Dan: Yeah. And I think you could go right to the Coronavirus example here with the students, to bring out this idea. Just ask them or tell them to talk about a time when they went through hardship like right now, and how would they see success out of what’s happening right now? You’re in the middle of suffering. How could you look to the future and see success as a result of what you’re experiencing right now? That might be an interesting thing for kids to reflect on, to get them to see the positive amidst the negative.
Steve: Absolutely. Think about a counterclaim though. What would you say a counterclaim is to this quote?
Dan: Well I mean, you could say a lot of times you don’t have to go through extreme suffering to get success. You know, I think of students who are maybe born to privileged families that are very supportive, and that have financial wherewithal, and have a lot of advantages from the very beginning. Many of those students get into great colleges, they get good grades, education is modeled at home. And so it seems like they gain success, but don’t really experience that much hardship.
Sure and another example of a student would be one that works hard, that’s very studious. And definitely hard work is different than hardship. You’re not suffering when you’re doing hard work in the same way that I think Sophocles is talking about, but hard work can bring success and achievement, and it can bring that appreciation of having to go through something before you succeed. It just isn’t as, I don’t know, dire or serious. So I think it’s a fair counterclaim.
Dan: Yeah, and to push the kids into this conversation a little more, maybe you get them to talk about a time when maybe they had success with something that didn’t really require much hardship at all. And then ask them, did the success have less meaning to you because you didn’t really go through hard times?
Steve: Yeah, or did you appreciate the success? It’s always hard to know, when you have success, whether it has more or less meaning, but I think that’s a fair question. Because I think considering the more you have to overcome, the more you might actually appreciate success is an important idea, for sure.

Given records
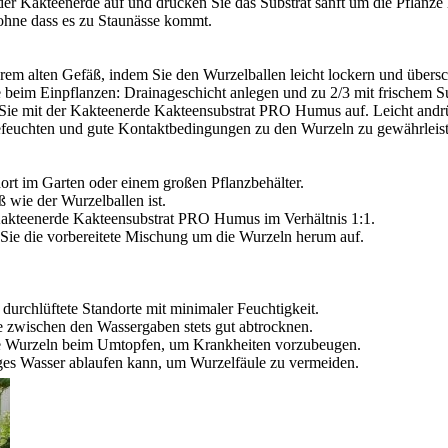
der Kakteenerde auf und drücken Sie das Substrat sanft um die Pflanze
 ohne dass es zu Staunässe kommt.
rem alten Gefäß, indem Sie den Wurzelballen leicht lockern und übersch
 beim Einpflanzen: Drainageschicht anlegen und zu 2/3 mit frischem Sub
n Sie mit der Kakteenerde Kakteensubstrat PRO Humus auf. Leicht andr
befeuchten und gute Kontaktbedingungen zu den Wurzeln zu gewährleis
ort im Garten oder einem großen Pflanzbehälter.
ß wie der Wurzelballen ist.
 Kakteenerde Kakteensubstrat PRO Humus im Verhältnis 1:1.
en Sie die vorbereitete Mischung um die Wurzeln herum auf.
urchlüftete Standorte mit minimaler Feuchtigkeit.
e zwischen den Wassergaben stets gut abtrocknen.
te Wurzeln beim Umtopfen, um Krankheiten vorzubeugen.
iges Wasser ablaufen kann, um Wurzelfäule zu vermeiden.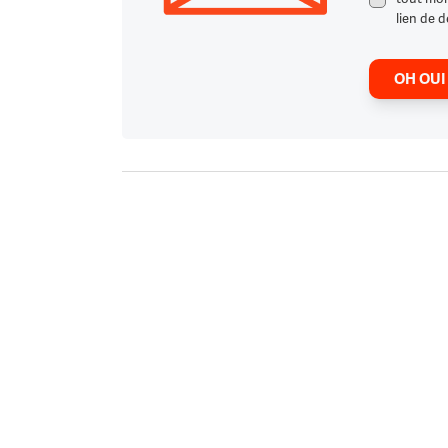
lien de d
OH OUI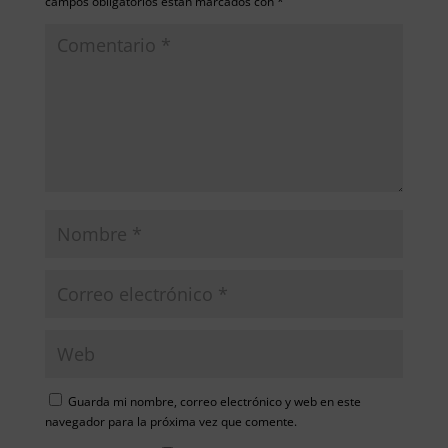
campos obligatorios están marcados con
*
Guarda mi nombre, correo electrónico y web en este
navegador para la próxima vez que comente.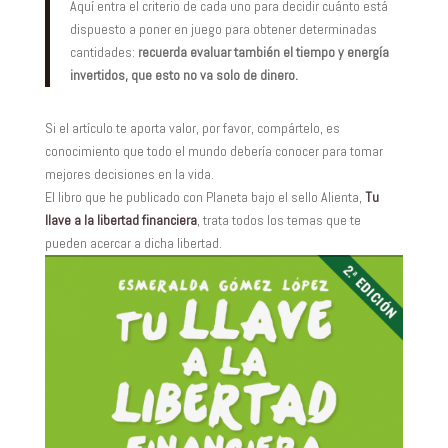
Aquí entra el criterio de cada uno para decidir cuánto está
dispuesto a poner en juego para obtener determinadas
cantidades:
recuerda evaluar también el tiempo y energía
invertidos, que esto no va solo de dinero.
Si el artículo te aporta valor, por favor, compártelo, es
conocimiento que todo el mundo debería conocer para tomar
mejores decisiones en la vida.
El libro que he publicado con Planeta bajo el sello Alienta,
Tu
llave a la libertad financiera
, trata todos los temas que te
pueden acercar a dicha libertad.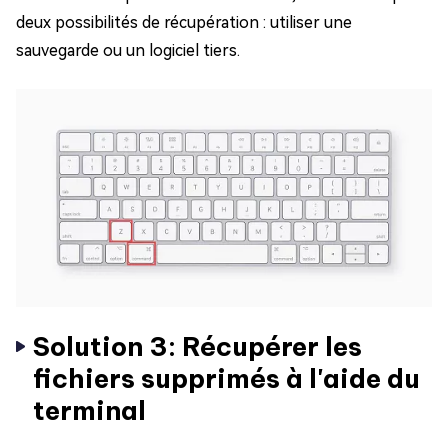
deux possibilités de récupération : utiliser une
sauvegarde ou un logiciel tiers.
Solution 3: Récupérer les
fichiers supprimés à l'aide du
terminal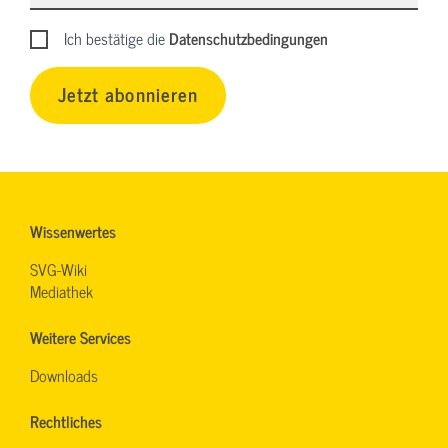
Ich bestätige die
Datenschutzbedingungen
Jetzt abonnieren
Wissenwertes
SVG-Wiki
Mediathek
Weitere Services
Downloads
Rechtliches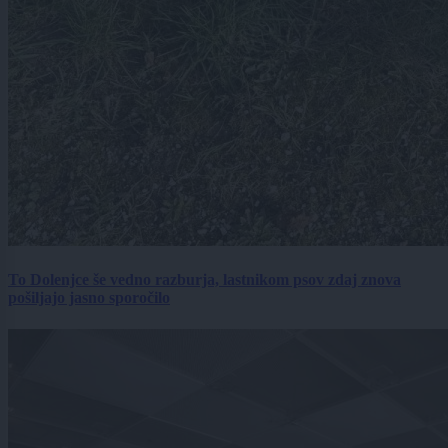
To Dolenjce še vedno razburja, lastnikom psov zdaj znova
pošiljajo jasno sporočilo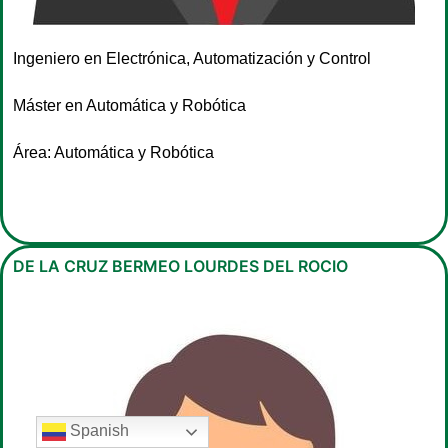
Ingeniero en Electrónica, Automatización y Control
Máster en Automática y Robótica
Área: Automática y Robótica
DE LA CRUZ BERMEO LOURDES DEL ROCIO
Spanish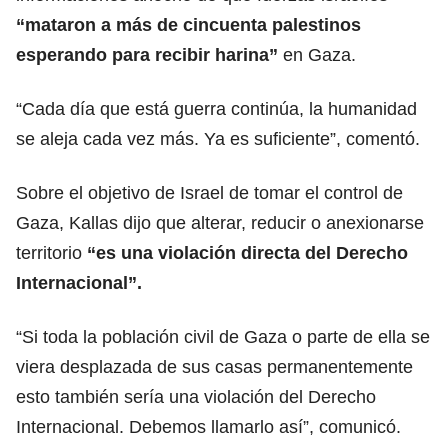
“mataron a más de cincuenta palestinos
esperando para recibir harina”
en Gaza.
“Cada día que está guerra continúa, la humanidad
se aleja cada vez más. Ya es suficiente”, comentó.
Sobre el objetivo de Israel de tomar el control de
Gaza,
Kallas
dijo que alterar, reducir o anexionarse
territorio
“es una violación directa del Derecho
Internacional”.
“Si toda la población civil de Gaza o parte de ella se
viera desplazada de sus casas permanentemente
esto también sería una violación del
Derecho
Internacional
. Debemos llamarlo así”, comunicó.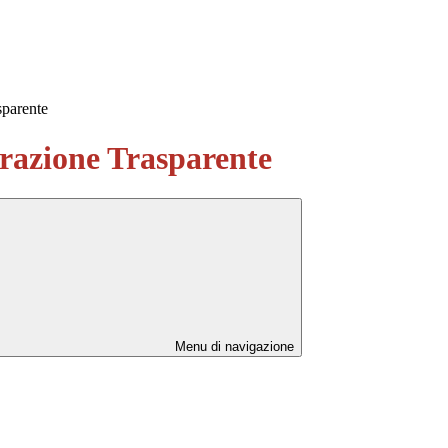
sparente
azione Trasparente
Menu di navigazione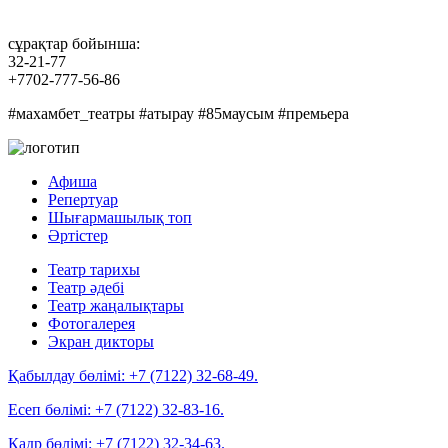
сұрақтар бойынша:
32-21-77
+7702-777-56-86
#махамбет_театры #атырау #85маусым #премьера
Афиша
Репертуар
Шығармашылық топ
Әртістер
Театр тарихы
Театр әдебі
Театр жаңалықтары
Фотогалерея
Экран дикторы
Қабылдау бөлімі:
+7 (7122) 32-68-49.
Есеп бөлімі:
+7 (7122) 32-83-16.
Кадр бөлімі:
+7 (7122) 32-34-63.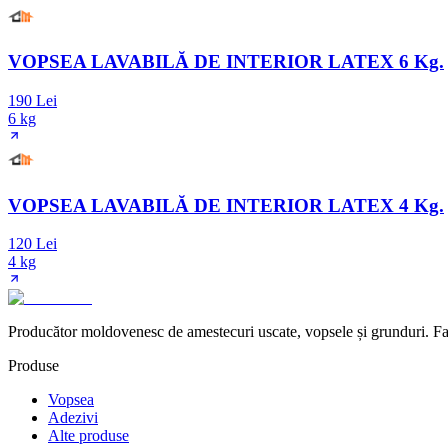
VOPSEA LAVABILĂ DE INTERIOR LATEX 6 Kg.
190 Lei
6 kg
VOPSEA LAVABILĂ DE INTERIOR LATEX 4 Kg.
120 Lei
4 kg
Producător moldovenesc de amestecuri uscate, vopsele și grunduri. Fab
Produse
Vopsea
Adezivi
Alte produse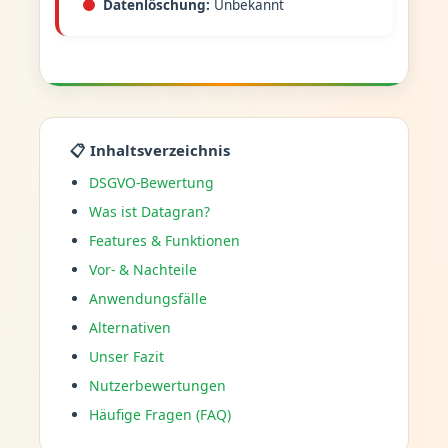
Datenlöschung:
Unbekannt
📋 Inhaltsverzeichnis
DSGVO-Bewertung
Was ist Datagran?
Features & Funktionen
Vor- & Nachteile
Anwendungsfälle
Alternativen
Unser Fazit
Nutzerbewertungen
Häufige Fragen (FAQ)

* * *

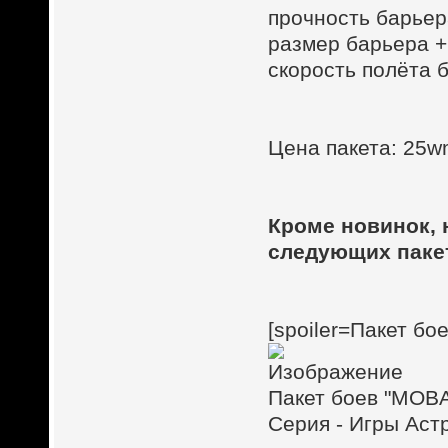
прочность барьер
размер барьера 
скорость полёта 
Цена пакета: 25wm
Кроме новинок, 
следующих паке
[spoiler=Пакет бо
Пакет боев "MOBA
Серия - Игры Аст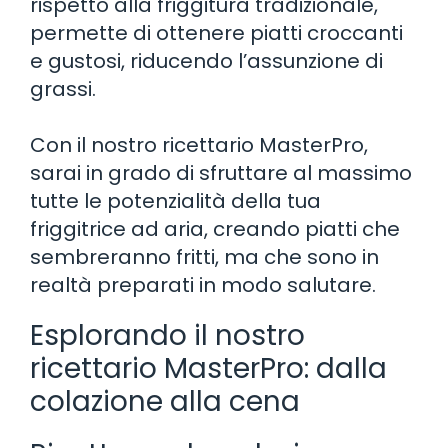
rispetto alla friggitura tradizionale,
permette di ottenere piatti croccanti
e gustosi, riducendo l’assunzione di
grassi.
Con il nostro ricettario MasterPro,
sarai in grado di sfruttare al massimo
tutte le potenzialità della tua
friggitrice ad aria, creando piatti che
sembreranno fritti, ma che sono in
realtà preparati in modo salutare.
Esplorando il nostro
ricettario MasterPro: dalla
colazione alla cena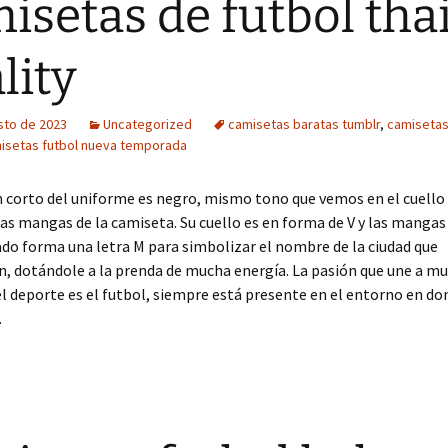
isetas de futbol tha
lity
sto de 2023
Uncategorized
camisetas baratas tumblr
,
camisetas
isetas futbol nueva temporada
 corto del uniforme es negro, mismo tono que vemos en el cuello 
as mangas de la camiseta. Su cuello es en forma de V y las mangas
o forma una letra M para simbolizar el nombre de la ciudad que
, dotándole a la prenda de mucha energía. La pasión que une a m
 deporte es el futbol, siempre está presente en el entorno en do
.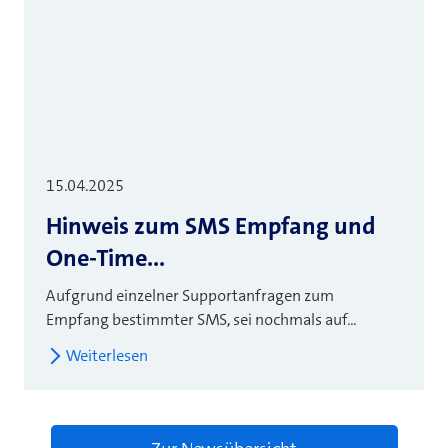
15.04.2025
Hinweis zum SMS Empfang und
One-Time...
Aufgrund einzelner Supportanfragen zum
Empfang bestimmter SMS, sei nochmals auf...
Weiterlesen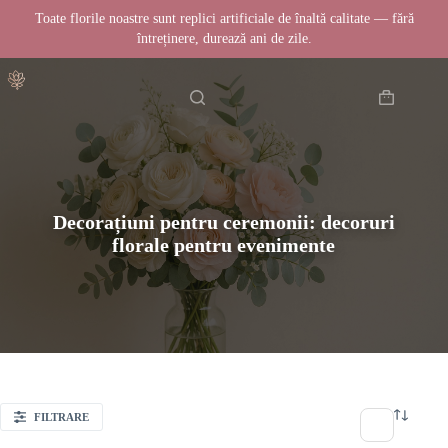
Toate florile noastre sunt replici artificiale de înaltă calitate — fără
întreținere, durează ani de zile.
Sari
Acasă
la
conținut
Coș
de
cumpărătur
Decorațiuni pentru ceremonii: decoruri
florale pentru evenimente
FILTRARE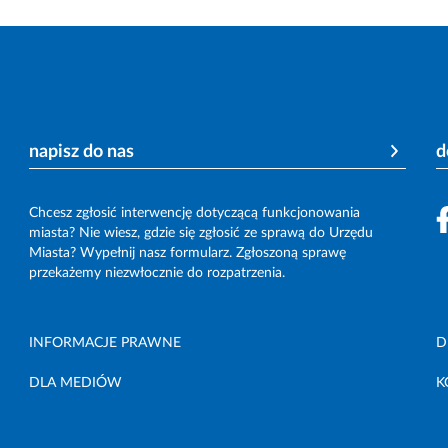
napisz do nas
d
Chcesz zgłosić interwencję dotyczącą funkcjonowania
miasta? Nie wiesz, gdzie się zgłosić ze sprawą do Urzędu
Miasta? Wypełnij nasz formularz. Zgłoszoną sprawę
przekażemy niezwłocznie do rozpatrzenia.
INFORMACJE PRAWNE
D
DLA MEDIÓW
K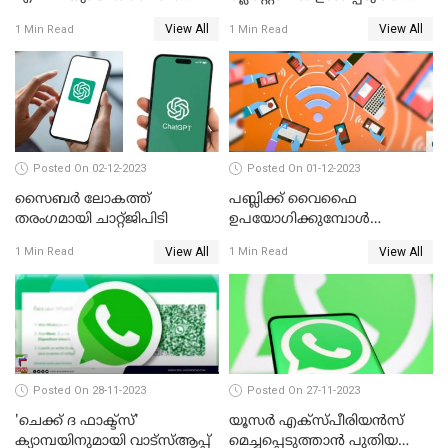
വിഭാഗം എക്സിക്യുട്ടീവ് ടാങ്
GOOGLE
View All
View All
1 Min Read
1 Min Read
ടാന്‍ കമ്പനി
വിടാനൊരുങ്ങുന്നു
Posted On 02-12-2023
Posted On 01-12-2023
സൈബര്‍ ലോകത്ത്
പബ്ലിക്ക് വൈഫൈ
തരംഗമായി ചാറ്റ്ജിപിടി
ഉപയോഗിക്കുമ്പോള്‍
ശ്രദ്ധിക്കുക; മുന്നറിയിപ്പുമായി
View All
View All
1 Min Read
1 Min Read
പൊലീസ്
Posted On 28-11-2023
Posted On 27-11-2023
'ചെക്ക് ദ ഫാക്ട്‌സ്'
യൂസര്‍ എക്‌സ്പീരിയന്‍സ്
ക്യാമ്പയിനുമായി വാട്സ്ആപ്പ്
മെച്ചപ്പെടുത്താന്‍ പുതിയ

About this task
Output the passage of the conversation about hardship and success from "Dan: Yeah, and" up to and including "through hard times?", copied word for word.

Expected answer
Dan: Yeah, and to push the kids into this conversation a little more, maybe you get them to talk about a time when maybe they had success with something that didn’t really require much hardship at all. And then ask them, did the success have less meaning to you because you didn’t really go through hard times?